# Forum Home Renovation Plastering  plastering over fibro?

## drt

Hi, 
I have an old 20's cottage with the front half of the internal walls and ceilings for 2 rooms and hallway being fibro, each panel is joined by a cover strip every 1.2m (strip is wood 65mmx8mm), plus skirting and picture rail. 
To (hopefully) improve insulation and wanting to cover over the highly likey asbestos, I would like to plaster/gyprock over this. 
- Can I glue the plaster board onto the walls using the coverstrips as battens with the above distance between each strip, or would I need to glue more battens to the wall? 
- can i glue only, or do I need to nail aswell (walls and ceiling)? 
- As I want minimise disturbing any asbestos, I dont want to remove the skirting and existing picture rails, so i think I have to stick plaster board as close as possible to surrounding skirting and picture rails and then install new ones over the existing (to try and keep that look), has anyone done similar? 
- Can I glue over the existing paint on the wall or do I have to cut back to bear wood on the strips (only reason i ask is i would prefer not to to not disturb any asbestos -  :Redface:  repeating myself ,..i know) 
- thats all i can think of...  
any help or advice really appreciated, first time i've tried plastering,  
oh, one other thing, i've been told that joining is the hardest bit to keep a smooth surface, just practice i guess? 
Thanks, 
D

----------


## Pulse

G'day, you can't really have a half decent job without stripping back to some degree.

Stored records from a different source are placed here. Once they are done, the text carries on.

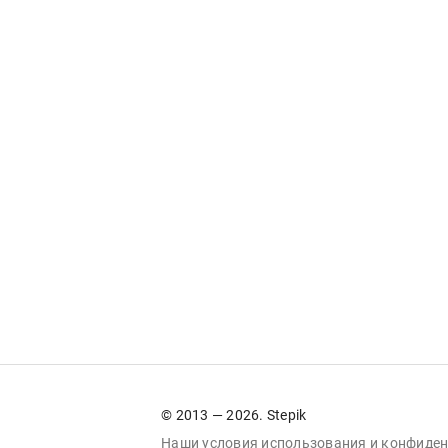
© 2013 — 2026. Stepik
Наши условия
использования
и
конфиден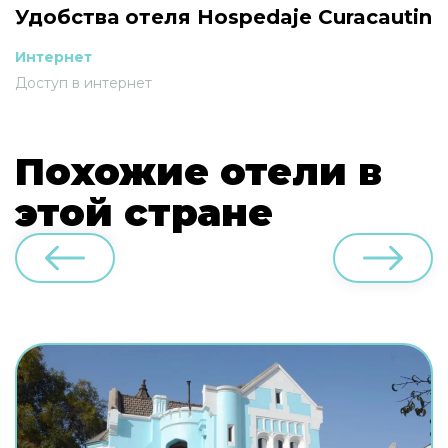
Удобства отеля Hospedaje Curacautin
Интернет
Доступ в интернет
Похожие отели в
этой стране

You could screw through the fibro into th studs but not glue to it. You would need to take off the cover strips and the skirting. If you wre happy to lose room space the use Rondo channels #129 on clips screwed to the studs. 
CHeers
Pulse

----------


## Rod Dyson

Just remove the strips and screw plasterboard sheets over the fibro. No need for the battens.  Glue will not help as you will only be glueing to the fibro sheets that are not glued.  
Screw the sheets every 400mm down the stud when you are not using glue (walls) and 300mm (ceilings). 
See tips on jointing on my web site they will help. 
Cheers Rod

----------


## drt

Is it possible to leave the strips there and just use longer screws that go through the strip and then into the stud? The only extra piece that I imagine I'll need to do is add extra strips over each stud (same thickness as existing strips) to keep it level?

----------


## SilentButDeadly

Personally, I'd just remove the fibro. If you follow the basic safety precautions (wear disposable coveralls and disposable P2 masks) then it is perfectly safe to do so. Just lay two layers of black builders plastic on the floor of the room, remove sheets from the wall, lay down as many sheets as a pair of you can carry (about four sheets) and wrap them in the builders plastic.  Seal your parcel with duct tape and take the parcel out to your hired ute or trailer. Repeat until rooms are stripped.  Take parcels to licenced tip (you may need to let them know you're coming).   
Alternatively you can hire a asbestos approved skip bin instead of the ute and you'll probably pay about $300 to $400 plus tip fees (my local charges about $70 per tonne for asbestos)....  http://www.environment.nsw.gov.au/wa...stos/index.htm

----------


## Rod Dyson

If you do leave the masonite your idea with the strips will work fine, just more work.

----------


## drt

thanks for the advice, is there a special drill to use for screwing, I saw this on ebay:  http://cgi.ebay.com.au/DRYWALL-SCREW...QQcmdZViewItem 
or will my normal cordless drill do the job?

----------


## drt

will my standard cordless drill do the job or should I go for this one on ebay:  http://cgi.ebay.com.au/DRYWALL-SCREW...QQcmdZViewItem

----------


## drt

can i use my cordless drill for fixing the plaster or should i use one of these:  http://cgi.ebay.com.au/DRYWALL-SCREW...QQcmdZViewItem

----------